Rising – Ešenvalds, Northern Lights
Ēriks Ešenvalds – Northern Lights
Sunrise, Monday April 13
Come above...The world is on fire!
Being reminded that the world is full of awe and wonder is a gift any day.
Especially a Monday...
...in April
...2020.
It's an equal gift to experience those emotions - awe and wonder, love and benevolence. We have the good fortune to sing such emotions; in fact, we're in the business of emotions. It's a part of our job. And, while we are committed to reflecting on the social, political, and environmental state of the world in our singing, sometimes we are invited to do that simply by focusing on the stark beauty of the natural world. At times it's enough, just to be reminded.
New week. More Spring.
More Sun. More music.
Ēriks Esenvalds is obsessed with one of those natural-world phenomena: the aurora borealis. He has written a number of works about those strange, breath-taking waves, and his Northern Lights is a gem among them. Ēriks is all things spiritual, colorful, Latvian. In Northern Lights, that combination is symphonic in scope. Its seed is in the Latvian folklore of his childhood that describes the lights as "the restless spirits of fallen warriors, still fighting their battles in the sky." Its expansion is in the artful diaries of two 19th-century Arctic explorers, Hall and Nansen.

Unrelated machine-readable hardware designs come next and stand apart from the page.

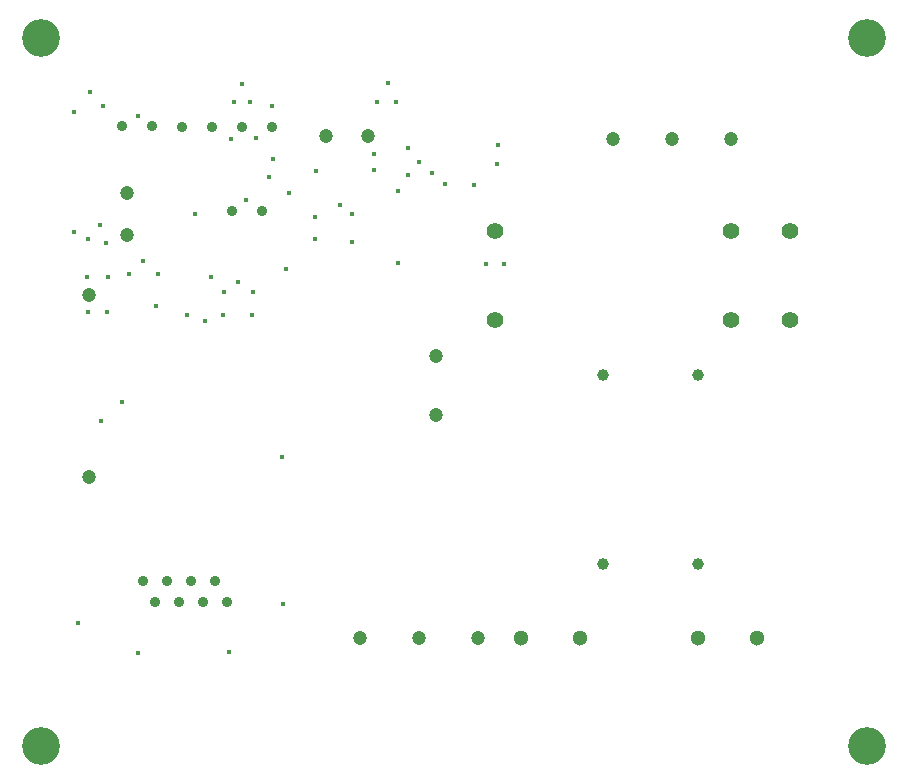
<source format=gbr>
%TF.GenerationSoftware,Altium Limited,Altium Designer,20.1.8 (145)*%
G04 Layer_Color=0*
%FSLAX45Y45*%
%MOMM*%
%TF.SameCoordinates,2A241EDF-A570-403E-9AC0-7F4DA974E4D7*%
%TF.FilePolarity,Positive*%
%TF.FileFunction,Plated,1,2,PTH,Drill*%
%TF.Part,Single*%
G01*
G75*
%TA.AperFunction,ComponentDrill*%
%ADD63C,1.00000*%
%ADD64C,0.90000*%
%ADD65C,1.20000*%
%ADD66C,1.20000*%
%ADD67C,1.40000*%
%TA.AperFunction,OtherDrill,Pad Free-1 (75mm,65mm)*%
%ADD68C,3.20000*%
%TA.AperFunction,OtherDrill,Pad Free-1 (5mm,65mm)*%
%ADD69C,3.20000*%
%TA.AperFunction,OtherDrill,Pad Free-1 (75mm,5mm)*%
%ADD70C,3.20000*%
%TA.AperFunction,OtherDrill,Pad Free-1 (5mm,5mm)*%
%ADD71C,3.20000*%
%TA.AperFunction,ComponentDrill*%
%ADD72C,1.30000*%
%ADD73C,0.88900*%
%TA.AperFunction,ViaDrill,NotFilled*%
%ADD74C,0.40000*%
D63*
X5266302Y3648593D02*
D03*
X6066302D02*
D03*
Y2048593D02*
D03*
X5266302D02*
D03*
D64*
X1193800Y5753100D02*
D03*
X1447800D02*
D03*
X1701800Y5740400D02*
D03*
X1955800D02*
D03*
X2209800D02*
D03*
X2463800D02*
D03*
X2120900Y5029200D02*
D03*
X2374900D02*
D03*
D65*
X3848100Y3303460D02*
D03*
Y3803460D02*
D03*
X908100Y2783460D02*
D03*
Y4323460D02*
D03*
X2921000Y5664200D02*
D03*
X3271000D02*
D03*
X3206395Y1417576D02*
D03*
X3706395D02*
D03*
X4206395D02*
D03*
X6348243Y5638800D02*
D03*
X5848243D02*
D03*
X5348243D02*
D03*
D66*
X1235806Y4831600D02*
D03*
Y5181600D02*
D03*
D67*
X4348243Y4112260D02*
D03*
Y4862260D02*
D03*
X6348243D02*
D03*
Y4112260D02*
D03*
X6848243Y4862260D02*
D03*
Y4112260D02*
D03*
D68*
X7500000Y6500000D02*
D03*
D69*
X500000D02*
D03*
D70*
X7500000Y500000D02*
D03*
D71*
X500000D02*
D03*
D72*
X4566302Y1417576D02*
D03*
X5066302D02*
D03*
X6066302D02*
D03*
X6566302D02*
D03*
D73*
X1978286Y1903159D02*
D03*
X2079886Y1725359D02*
D03*
X1775086Y1903159D02*
D03*
X1876686Y1725359D02*
D03*
X1571886Y1903159D02*
D03*
X1673486Y1725359D02*
D03*
X1368686Y1903159D02*
D03*
X1470286Y1725359D02*
D03*
D74*
X2541036Y2949615D02*
D03*
X2549461Y1707116D02*
D03*
X2098792Y1298566D02*
D03*
X1328022Y1294351D02*
D03*
X814174Y1542853D02*
D03*
X1943340Y4477711D02*
D03*
X1032821Y5920098D02*
D03*
X902334Y4799564D02*
D03*
X1000947Y4917062D02*
D03*
X1057599Y4759704D02*
D03*
X2272264Y5956259D02*
D03*
X2136880D02*
D03*
X3321861Y5379960D02*
D03*
Y5517225D02*
D03*
X4369178Y5588402D02*
D03*
X3511654Y5954431D02*
D03*
X3352365D02*
D03*
X4362029Y5434994D02*
D03*
X4168928Y5250294D02*
D03*
X2438229Y5319739D02*
D03*
X2607499Y5183839D02*
D03*
X2464154Y5469855D02*
D03*
X2115552Y5646526D02*
D03*
X2323056Y5652459D02*
D03*
X1323657Y5841768D02*
D03*
X1808655Y5007982D02*
D03*
X1740416Y4152103D02*
D03*
X1893852Y4098467D02*
D03*
X1069535Y4473233D02*
D03*
X893198D02*
D03*
X1059460Y4181015D02*
D03*
X900757D02*
D03*
X779817Y4856135D02*
D03*
Y5868818D02*
D03*
X918366Y6040116D02*
D03*
X2203115Y6108131D02*
D03*
X3442521Y6113162D02*
D03*
X4421534Y4585781D02*
D03*
X4268387Y4584245D02*
D03*
X3523082Y4595445D02*
D03*
X2574528Y4544084D02*
D03*
X2286923Y4152892D02*
D03*
X2046248Y4156598D02*
D03*
X1480491Y4231538D02*
D03*
X2050040Y4343400D02*
D03*
X1189606Y3415900D02*
D03*
X1016000Y3251460D02*
D03*
X1493581Y4498700D02*
D03*
X1248936D02*
D03*
X1371600Y4605955D02*
D03*
X2302971Y4343400D02*
D03*
X2175000Y4429406D02*
D03*
X2239900Y5125440D02*
D03*
X3133540Y4773513D02*
D03*
X3141000Y5006494D02*
D03*
X3037742Y5086600D02*
D03*
X2822400Y4984216D02*
D03*
Y4794858D02*
D03*
X3523610Y5203900D02*
D03*
X3921622Y5263900D02*
D03*
X3813999Y5353926D02*
D03*
X3611239Y5334061D02*
D03*
X3707400Y5448300D02*
D03*
X3611239Y5563856D02*
D03*
X2836300Y5370531D02*
D03*
X2463800Y5918200D02*
D03*
%TF.MD5,52fdb886bc0d958eb980e3b9d85bb01d*%
M02*

</source>
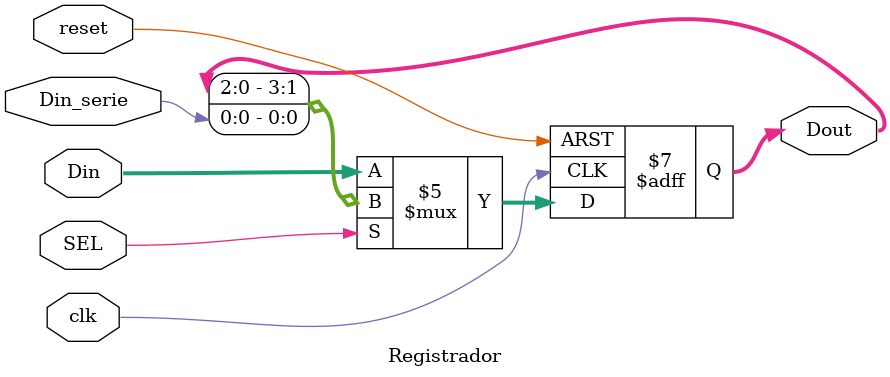
<source format=sv>
parameter NBITS = 4;
module Registrador(
  input logic clk, reset, Din_serie, SEL, 
  input logic [NBITS-1:0] Din,
  output logic [NBITS-1:0] Dout
);
  
  always_ff @(posedge clk or posedge reset) begin
    if (reset == 1)
      Dout <= 0;
    else begin
      if (SEL == 0)
        Dout <= Din;
      else
        Dout <= {Dout, Din_serie};
    end
  end
endmodule
</source>
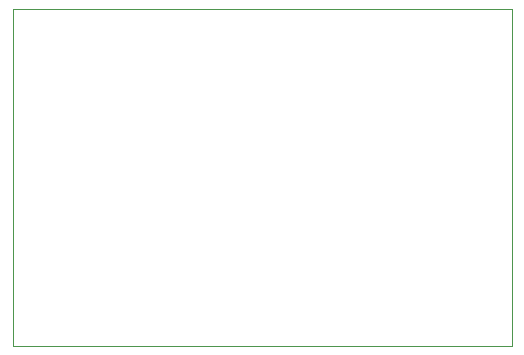
<source format=gbr>
%TF.GenerationSoftware,KiCad,Pcbnew,8.0.4*%
%TF.CreationDate,2024-08-01T19:49:29+02:00*%
%TF.ProjectId,amplification-board,616d706c-6966-4696-9361-74696f6e2d62,rev?*%
%TF.SameCoordinates,Original*%
%TF.FileFunction,Profile,NP*%
%FSLAX46Y46*%
G04 Gerber Fmt 4.6, Leading zero omitted, Abs format (unit mm)*
G04 Created by KiCad (PCBNEW 8.0.4) date 2024-08-01 19:49:29*
%MOMM*%
%LPD*%
G01*
G04 APERTURE LIST*
%TA.AperFunction,Profile*%
%ADD10C,0.050000*%
%TD*%
G04 APERTURE END LIST*
D10*
X120967500Y-79375000D02*
X163195000Y-79375000D01*
X163195000Y-107950000D01*
X120967500Y-107950000D01*
X120967500Y-79375000D01*
M02*

</source>
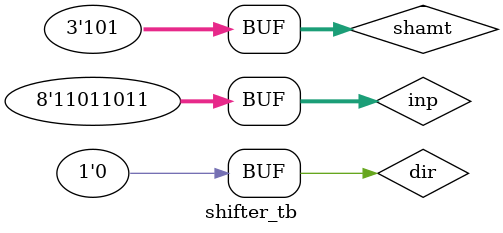
<source format=v>
`timescale 1ns / 1ps


module shifter_tb;

	// Inputs
	reg [7:0] inp;
	reg [2:0] shamt;
	reg dir;

	// Outputs
	wire [7:0] outp;

	// Instantiate the Unit Under Test (UUT)
	barrel_shift_register uut (
		.inp(inp),  
		.shamt(shamt), 
		.dir(dir), 
		.outp(outp)
	);

	initial begin
		// Initialize Inputs
		inp = 8'b11011011;
		shamt = 0;
		dir = 0;

		// Wait 100 ns for global reset to finish
		#100;
		shamt = 3'b101;
		dir = 0;
		// Add stimulus here

	end
      
endmodule


</source>
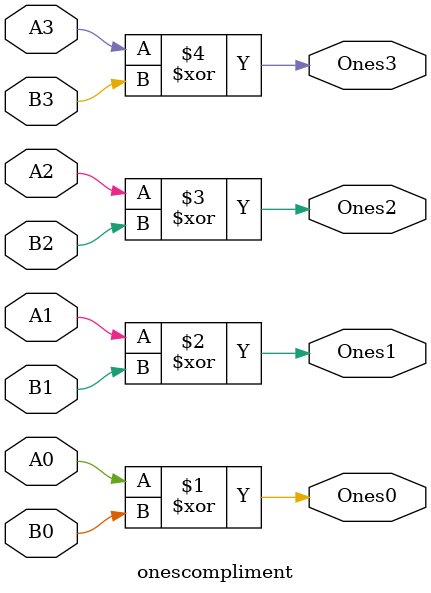
<source format=v>
module onescompliment(
    input A0, A1, A2, A3, B0, B1, B2, B3, 
   
    output Ones0, Ones1, Ones2, Ones3
);

assign Ones0 = A0 ^ B0;
assign Ones1 = A1 ^ B1; 
assign Ones2 = A2 ^ B2;
assign Ones3 = A3 ^ B3; 







endmodule
</source>
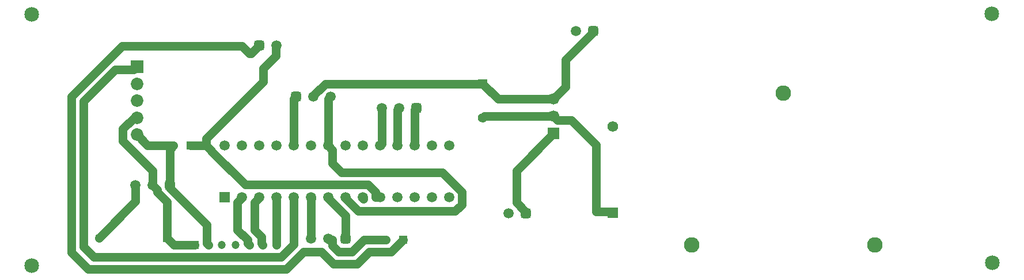
<source format=gtl>
G04*
G04 #@! TF.GenerationSoftware,Altium Limited,Altium Designer,23.10.1 (27)*
G04*
G04 Layer_Physical_Order=1*
G04 Layer_Color=255*
%FSLAX25Y25*%
%MOIN*%
G70*
G04*
G04 #@! TF.SameCoordinates,5FF5A223-D15A-4C9D-8392-CC208A2D619A*
G04*
G04*
G04 #@! TF.FilePolarity,Positive*
G04*
G01*
G75*
%ADD16C,0.07284*%
%ADD17R,0.07284X0.07284*%
%ADD18C,0.04921*%
%ADD19R,0.04921X0.04921*%
%ADD23C,0.09016*%
%ADD24C,0.06165*%
%ADD25R,0.06165X0.06165*%
%ADD27C,0.04724*%
%ADD28R,0.04724X0.04724*%
%ADD31C,0.05000*%
%ADD32C,0.05906*%
G04:AMPARAMS|DCode=33|XSize=59.06mil|YSize=59.06mil|CornerRadius=14.76mil|HoleSize=0mil|Usage=FLASHONLY|Rotation=180.000|XOffset=0mil|YOffset=0mil|HoleType=Round|Shape=RoundedRectangle|*
%AMROUNDEDRECTD33*
21,1,0.05906,0.02953,0,0,180.0*
21,1,0.02953,0.05906,0,0,180.0*
1,1,0.02953,-0.01476,0.01476*
1,1,0.02953,0.01476,0.01476*
1,1,0.02953,0.01476,-0.01476*
1,1,0.02953,-0.01476,-0.01476*
%
%ADD33ROUNDEDRECTD33*%
%ADD34C,0.08500*%
%ADD35C,0.05512*%
%ADD36R,0.05512X0.05512*%
%ADD37R,0.05906X0.05906*%
%ADD38C,0.06693*%
%ADD39R,0.06693X0.06693*%
D16*
X69819Y90315D02*
D03*
Y100157D02*
D03*
Y110000D02*
D03*
Y119843D02*
D03*
D17*
Y129685D02*
D03*
D18*
X47815Y30500D02*
D03*
D19*
X87185D02*
D03*
D23*
X444000Y114500D02*
D03*
X497100Y26500D02*
D03*
X390900D02*
D03*
D24*
X345300Y95200D02*
D03*
D25*
Y45200D02*
D03*
D27*
X150622Y26500D02*
D03*
X142748D02*
D03*
X134874D02*
D03*
X127000D02*
D03*
X119126D02*
D03*
X111252D02*
D03*
X214079Y29500D02*
D03*
X91079Y84000D02*
D03*
D28*
X103378Y26500D02*
D03*
X223921Y29500D02*
D03*
X100921Y84000D02*
D03*
D31*
X150327Y136163D02*
Y141827D01*
X150500Y142000D01*
X143000Y128837D02*
X150327Y136163D01*
X135000Y137500D02*
X136000D01*
X140500Y142000D01*
X143000Y121000D02*
Y128837D01*
X61148Y141732D02*
X130768D01*
X135000Y137500D01*
X32000Y112585D02*
X61148Y141732D01*
X110071Y88071D02*
X143000Y121000D01*
X110071Y84000D02*
Y88071D01*
Y84000D02*
X113000Y81071D01*
Y80960D02*
Y81071D01*
X100921Y84000D02*
X110071D01*
X113000Y80960D02*
X132507Y61453D01*
X69819Y110000D02*
X70437D01*
X335800Y45700D02*
X344800D01*
X345300Y45200D01*
X289500Y51000D02*
X295000Y45500D01*
X564691Y16309D02*
X565000Y16000D01*
X318000Y133960D02*
X334000Y149960D01*
X318000Y118000D02*
Y133960D01*
X153327Y19500D02*
X160500Y26673D01*
X39000Y25429D02*
Y109685D01*
Y25429D02*
X44929Y19500D01*
X153327D01*
X160500Y26673D02*
Y54000D01*
X311000Y111000D02*
X318000Y118000D01*
X217000Y22500D02*
X224000Y29500D01*
X204304Y22500D02*
X217000D01*
X197351Y15547D02*
X204304Y22500D01*
X183649Y15547D02*
X197351D01*
X176696Y22500D02*
X183649Y15547D01*
X166226Y22500D02*
X176696D01*
X156226Y12500D02*
X166226Y22500D01*
X41600Y12500D02*
X156226D01*
X32000Y22100D02*
X41600Y12500D01*
X190500Y30000D02*
Y43460D01*
X32000Y22100D02*
Y112585D01*
X68118Y127984D02*
X69819Y129685D01*
X57299Y127984D02*
X68118D01*
X39000Y109685D02*
X57299Y127984D01*
X150525Y26597D02*
X150622Y26695D01*
Y53878D01*
X150500Y54000D02*
X150622Y53878D01*
X141874Y27374D02*
Y31230D01*
X138000Y35104D02*
Y51255D01*
X140500Y53755D01*
Y54000D01*
X141874Y27374D02*
X142748Y26500D01*
X138000Y35104D02*
X141874Y31230D01*
X127953Y35252D02*
X133862Y29342D01*
X127953Y35252D02*
Y51208D01*
X133862Y27512D02*
Y29342D01*
X130500Y53755D02*
Y54000D01*
X127953Y51208D02*
X130500Y53755D01*
X133862Y27512D02*
X134874Y26500D01*
X178913Y119953D02*
X270000D01*
X172000Y112500D02*
Y113040D01*
X178913Y119953D01*
X270000Y119843D02*
Y119953D01*
X210500Y84000D02*
X211500Y85000D01*
Y105681D01*
X220500Y104681D02*
X221500Y105681D01*
X220500Y84000D02*
Y104681D01*
X230500D02*
X231500Y105681D01*
X230500Y84000D02*
Y104681D01*
X180500Y30000D02*
X181000Y29500D01*
X183047D01*
Y26048D02*
Y29500D01*
Y26048D02*
X186548Y22547D01*
X194452D01*
X201405Y29500D01*
X214079D01*
X190500Y53460D02*
Y54000D01*
Y53460D02*
X197960Y46000D01*
X254000D01*
X257953Y49953D01*
Y57087D01*
X246587Y68453D02*
X257953Y57087D01*
X188336Y68453D02*
X246587D01*
X183047Y73741D02*
X188336Y68453D01*
X183047Y73741D02*
Y81453D01*
X180500Y84000D02*
X183047Y81453D01*
X207953Y54000D02*
Y57087D01*
X203587Y61453D02*
X207953Y57087D01*
X170500Y30000D02*
Y54000D01*
X180500Y53460D02*
Y54000D01*
Y53460D02*
X190500Y43460D01*
X180500Y111000D02*
X182000Y112500D01*
X180500Y84000D02*
Y111000D01*
X160500D02*
X162000Y112500D01*
X160500Y84000D02*
Y111000D01*
X207953Y54000D02*
X210500D01*
X132507Y61453D02*
X203587D01*
X87185Y30500D02*
Y51410D01*
X81547Y57048D02*
X87185Y51410D01*
X89000Y61000D02*
Y81921D01*
X91079Y84000D01*
X69819Y90315D02*
X76134Y84000D01*
X91079D01*
X68147Y100157D02*
X69819D01*
X61677Y93687D02*
X68147Y100157D01*
X61677Y86943D02*
Y93687D01*
Y86943D02*
X79000Y69620D01*
Y61000D02*
Y69620D01*
X335800Y45700D02*
Y84468D01*
X278842Y111000D02*
X311000D01*
X270843Y101000D02*
X311000D01*
X289500Y69500D02*
X311000Y91000D01*
X270000Y119843D02*
X278842Y111000D01*
X270000Y100157D02*
X270843Y101000D01*
X289500Y51000D02*
Y69500D01*
X334000Y149960D02*
Y150500D01*
X321422Y98847D02*
X335800Y84468D01*
X313154Y98847D02*
X321422D01*
X311000Y101000D02*
X313154Y98847D01*
X87185Y30500D02*
X91185Y26500D01*
X110378Y27374D02*
Y38117D01*
X170500Y54000D02*
X171000Y53500D01*
X91185Y26500D02*
X103378D01*
X110378Y27374D02*
X111252Y26500D01*
X69000Y51685D02*
Y61000D01*
X47815Y30500D02*
X69000Y51685D01*
X89000Y59495D02*
X110378Y38117D01*
X81547Y57048D02*
Y58453D01*
X79000Y61000D02*
X81547Y58453D01*
X89000Y59495D02*
Y61000D01*
X200953Y53007D02*
Y53302D01*
X200500Y53755D02*
X200953Y53302D01*
X200500Y53755D02*
Y54000D01*
D32*
X150500Y142000D02*
D03*
X285000Y44681D02*
D03*
X170500Y30000D02*
D03*
X180500D02*
D03*
X182000Y112500D02*
D03*
X172000D02*
D03*
X211500Y105681D02*
D03*
X221500D02*
D03*
X69000Y61000D02*
D03*
X79000D02*
D03*
X324000Y150500D02*
D03*
X250500Y84000D02*
D03*
X240500D02*
D03*
X230500D02*
D03*
X220500D02*
D03*
X210500D02*
D03*
X200500D02*
D03*
X190500D02*
D03*
X180500D02*
D03*
X170500D02*
D03*
X160500D02*
D03*
X150500D02*
D03*
X140500D02*
D03*
X130500D02*
D03*
X120500D02*
D03*
X250500Y54000D02*
D03*
X240500D02*
D03*
X230500D02*
D03*
X220500D02*
D03*
X210500D02*
D03*
X200500D02*
D03*
X190500D02*
D03*
X180500D02*
D03*
X170500D02*
D03*
X160500D02*
D03*
X150500D02*
D03*
X140500D02*
D03*
X130500D02*
D03*
D33*
X140500Y142000D02*
D03*
X295000Y44681D02*
D03*
X190500Y30000D02*
D03*
X162000Y112500D02*
D03*
X231500Y105681D02*
D03*
X89000Y61000D02*
D03*
X334000Y150500D02*
D03*
D34*
X565000Y16000D02*
D03*
X564500Y160500D02*
D03*
X9000Y14500D02*
D03*
Y160000D02*
D03*
D35*
X270000Y100157D02*
D03*
D36*
Y119843D02*
D03*
D37*
X120500Y54000D02*
D03*
D38*
X311000Y111000D02*
D03*
Y101000D02*
D03*
D39*
Y91000D02*
D03*
M02*

</source>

What do we love most about singing this work? A first glance at this score would lead us to think it would be the two wild climaxes, the vocal lines mimicking the swirling designs of the northern lights, described by the explorers:
A dazzling light, overpow'ring light burst upon my startled senses!
Or, maybe we thought we'd most love singing into the eerie, shimmering atmosphere of tone bells and tuned water glasses:
The strings trembled and sparkled in the glow of the flames
Both gestures are certainly unique and powerful: Classic Ēriks.
But, we most love to sing this work for another, more subtle reason. From the final, richly poetic line of Hall and Nansen's record, Ēriks focuses on one phrase...
Again at times it was like softly playing, gently rocking silvery waves,
On which dreams travel into unknown worlds.
...and he accomplishes that marvel composers seem to do on instinct: he stops us and lets us reflect on ourselves for an instant by repeating the musical gesture of "dreams travel" several times. The strangely airborne music settles: it returns to Earth, and to the Latvian myth of the origin. It feels as if he sets his excitement - his music - on a shelf and, in stillness, takes a last look at our imagination, at history, and at memory.
In doing so, the simple record of a trip to the North takes on universal meaning.
Music.
- The Whole Team @ The Crossing
Northern Lights
music by Ēriks Ešenvalds
words of a Latvian folksong and the observations of the two 19th-century Arctic explorers, Charles Francis Hall and Fridtjof Nansen
recorded live in concert April 12, 2015 at Longwood Gardens
audio by Paul Vazquez of Digital Mission Audio Services
art by Steven Bradshaw (also the tenor soloist!)
* * *
Cik naksnīnas pret ziemeli
Redzēj' kāvus karojam;
Karo kāvi pie debesu,
Vedīs karus mus' zemē.
–Latvian folksong
(How many nights against the North Wind
I saw the Northern Lights fighting;
Fighting in the sky, the Northern Lights
Bring wars to our land.)
It was night, and I had gone on deck several times.
Iceberg was silent; I too was silent.
It was true dark and cold.
At nine o’clock I was below in my cabin,
When the captain hailed me with the words:
“Come above, Hall, at once! The world is on fire!"
I knew his meaning, and, quick as thought,
I rushed to the companion stairs.
In a moment I reached the deck,
And as the cabin door swung open,
A dazzling light, overpow’ring light
burst upon my startled senses!
Oh, the whole sky was one glowing mass of colored flames,
so mighty, so brave!
Like a pathway of light the northern lights
seemed to draw us into the sky.
Yes, it was harp-music, wild storming in the darkness;
The strings trembled and sparkled in the glow of the flames
Like a shower of fiery darts.
A fiery crown of auroral light cast a warm glow
across the arctic ice.
Again at times it was like softly playing,
gently rocking silvery waves,
On which dreams travel into unknown worlds.